The animations and additional classroom activities give children great opportunities to learn about trust, being kind online, consent, and healthy and unhealthy behaviour on the internet.
Play Like Share is a three-episode animated series and accompanying resource pack that aims to help 8 to 10 year olds learn how to stay safe from sexual abuse, exploitation and other risks they might encounter online.
There is an accompanying resource pack containing guidance, workbooks, materials to engage parents and carers and extension sessions designed to be delivered to particularly risk-taking or vulnerable children, that address; self-esteem, commercial risks, privacy and security and online grooming.
Aimed at KS2
Share Aware resources are an NSPCC collection of training and classroom guidance to help teach your class to stay safe online.
Aimed at KS1
Follow the adventures of Smartie the Penguin as he learns to be safe on the internet. There are PowerPoint versions of the story for EYFS, Year 1 and 2, a lesson plan and a song available. The material covers: pop ups and in app purchasing, inappropriate websites for older children, and online bullying.
The main aim of the Trust Me resource is to educate young people around inaccurate and pervasive information that they might come across online. The primary and secondary education packs contain lesson plans, activities and presentations covering content and contacts online and the secondary pack also looks at propaganda.
The Crossing the Line toolkit is comprised of four films and accompanying lesson plans which explore the idea of 'Crossing the line'.
Young people like to push boundaries, and at times they might take a joke too far or engage in risky behaviour online. From behind a screen, they can't always predict the consequences of their actions.
Through discussion and activities, this toolkit challenges young people to not only reflect on their own behaviour online and discover what 'crosses the line' for them, but so they also know who and how to report when/if aspects of their online lives go wrong.
Using the short films as a spring board, the toolkit covers relevant topics such as cyberbullying, sexting, peer pressure and self-esteem.
Kayleigh’s Love Story is an online grooming case from October 2015 that ended tragically. This video re-enacts the last two weeks of 15-year old Kayleigh Haywood’s life when she was groomed on Facebook by a 27-year old male and then went to visit the man. Kayleigh was raped and murdered by the man and his next door neighbour.

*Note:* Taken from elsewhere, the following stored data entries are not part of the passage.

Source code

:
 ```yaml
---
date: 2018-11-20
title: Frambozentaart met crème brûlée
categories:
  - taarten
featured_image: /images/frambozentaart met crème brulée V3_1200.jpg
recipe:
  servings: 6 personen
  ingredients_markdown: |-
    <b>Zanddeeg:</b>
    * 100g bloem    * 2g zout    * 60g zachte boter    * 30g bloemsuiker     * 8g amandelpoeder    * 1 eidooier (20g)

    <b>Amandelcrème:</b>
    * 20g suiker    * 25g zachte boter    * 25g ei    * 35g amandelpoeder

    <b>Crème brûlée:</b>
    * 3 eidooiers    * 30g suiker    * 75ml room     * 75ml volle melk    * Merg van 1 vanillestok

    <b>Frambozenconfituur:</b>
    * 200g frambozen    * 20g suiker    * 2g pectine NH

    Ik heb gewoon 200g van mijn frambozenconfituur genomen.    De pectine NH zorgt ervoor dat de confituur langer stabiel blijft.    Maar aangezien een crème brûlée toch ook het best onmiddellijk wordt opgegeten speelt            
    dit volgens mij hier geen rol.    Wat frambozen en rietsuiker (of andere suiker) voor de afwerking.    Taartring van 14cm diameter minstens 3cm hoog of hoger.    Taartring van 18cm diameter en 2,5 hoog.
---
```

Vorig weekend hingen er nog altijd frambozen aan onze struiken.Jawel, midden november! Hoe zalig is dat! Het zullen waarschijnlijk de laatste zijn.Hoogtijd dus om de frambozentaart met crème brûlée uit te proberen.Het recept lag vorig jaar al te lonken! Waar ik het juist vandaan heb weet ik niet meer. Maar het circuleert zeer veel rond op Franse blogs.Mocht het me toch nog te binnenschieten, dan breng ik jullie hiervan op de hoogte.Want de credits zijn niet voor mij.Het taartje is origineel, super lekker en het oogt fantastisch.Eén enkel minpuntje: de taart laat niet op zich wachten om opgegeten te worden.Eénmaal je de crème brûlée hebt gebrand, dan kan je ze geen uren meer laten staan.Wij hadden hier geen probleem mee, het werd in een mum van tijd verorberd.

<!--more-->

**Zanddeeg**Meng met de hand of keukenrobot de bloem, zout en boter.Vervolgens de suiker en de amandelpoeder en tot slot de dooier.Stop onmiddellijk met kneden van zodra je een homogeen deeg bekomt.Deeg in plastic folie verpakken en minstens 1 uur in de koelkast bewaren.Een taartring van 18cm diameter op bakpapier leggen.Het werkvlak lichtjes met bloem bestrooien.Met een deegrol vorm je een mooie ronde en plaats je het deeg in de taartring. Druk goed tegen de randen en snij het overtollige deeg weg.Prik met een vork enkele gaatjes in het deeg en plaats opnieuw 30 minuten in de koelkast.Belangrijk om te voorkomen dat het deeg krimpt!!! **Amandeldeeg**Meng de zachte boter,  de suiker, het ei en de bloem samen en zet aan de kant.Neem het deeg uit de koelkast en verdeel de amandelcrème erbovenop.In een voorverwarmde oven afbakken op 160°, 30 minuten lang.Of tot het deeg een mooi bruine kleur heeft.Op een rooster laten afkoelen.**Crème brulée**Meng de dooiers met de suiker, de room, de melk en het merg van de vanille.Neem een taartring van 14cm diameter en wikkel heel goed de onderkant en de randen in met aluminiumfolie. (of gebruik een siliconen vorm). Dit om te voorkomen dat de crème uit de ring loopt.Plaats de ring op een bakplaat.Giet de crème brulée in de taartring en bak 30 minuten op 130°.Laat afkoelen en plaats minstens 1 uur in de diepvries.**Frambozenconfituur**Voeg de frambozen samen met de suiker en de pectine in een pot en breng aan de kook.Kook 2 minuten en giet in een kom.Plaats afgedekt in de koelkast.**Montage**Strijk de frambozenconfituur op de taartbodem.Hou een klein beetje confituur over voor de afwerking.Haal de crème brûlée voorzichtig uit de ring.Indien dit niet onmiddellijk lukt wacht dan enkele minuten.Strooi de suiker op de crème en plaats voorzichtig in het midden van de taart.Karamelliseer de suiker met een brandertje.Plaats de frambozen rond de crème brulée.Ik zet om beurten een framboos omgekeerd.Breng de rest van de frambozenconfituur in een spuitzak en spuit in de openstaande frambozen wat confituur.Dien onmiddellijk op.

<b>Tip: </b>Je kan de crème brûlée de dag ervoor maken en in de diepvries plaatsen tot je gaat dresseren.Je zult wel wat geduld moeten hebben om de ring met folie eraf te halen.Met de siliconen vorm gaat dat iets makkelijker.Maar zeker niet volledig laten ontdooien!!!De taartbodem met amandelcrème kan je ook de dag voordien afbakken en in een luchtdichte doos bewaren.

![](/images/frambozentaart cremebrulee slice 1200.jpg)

Both men were subsequently convicted of serious offences and received substantial prison sentences.
The video has been made with the support of Kayleigh’s family and would be rated 15 if it were to be shown in the cinema.
Online blackmail is a new education resource which aims to help young people identify key characteristics of how blackmail manifests online, understand the impact it can have, and how they access help if they experience it.
The term ‘online blackmail’ is used to refer to the act of threatening to share information about an individual (including sexual images or videos) to the public, or their friends and family, unless a demand is met. Anyone can be targeted by online blackmailers, but as young people begin to become more financially independent, this can be a point of vulnerability which offenders seek to exploit.
The main aim of the Trust Me resource is to educate young people around inaccurate and pervasive information that they might come across online. The primary and secondary education packs contain lesson plans, activities and presentations covering content and contacts online and the secondary pack also looks at propaganda.
The STAR SEND Toolkit includes practical advice and 15 teaching activities to help educators explore online safety with young people with autism spectrum disorders in Key Stage 3 and 4.
The sections consist of Safe, Trust, Action and Respect. All sections feature the concept of friendship and have a focus on finding the balance between online and offline interaction.
Most of the activities are not complete lessons, but starter activities or similar.